> _The task_
In the records below, rename "Kontaktformular" to "Anfrageformular" and reproduce the text read from the pages with everything else unchanged. Leave out the pictures.

> _Given records_
************

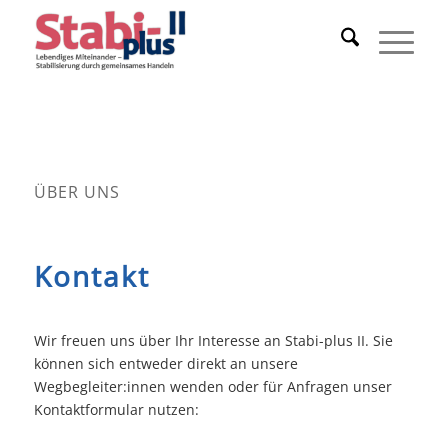
ÜBER UNS
Kontakt
Wir freuen uns über Ihr Interesse an Stabi-plus II. Sie
können sich entweder direkt an unsere
Wegbegleiter:innen wenden oder für Anfragen unser
Kontaktformular nutzen:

************

> _Problem solution_
ÜBER UNS
Kontakt
Wir freuen uns über Ihr Interesse an Stabi-plus II. Sie
können sich entweder direkt an unsere
Wegbegleiter:innen wenden oder für Anfragen unser
Anfrageformular nutzen:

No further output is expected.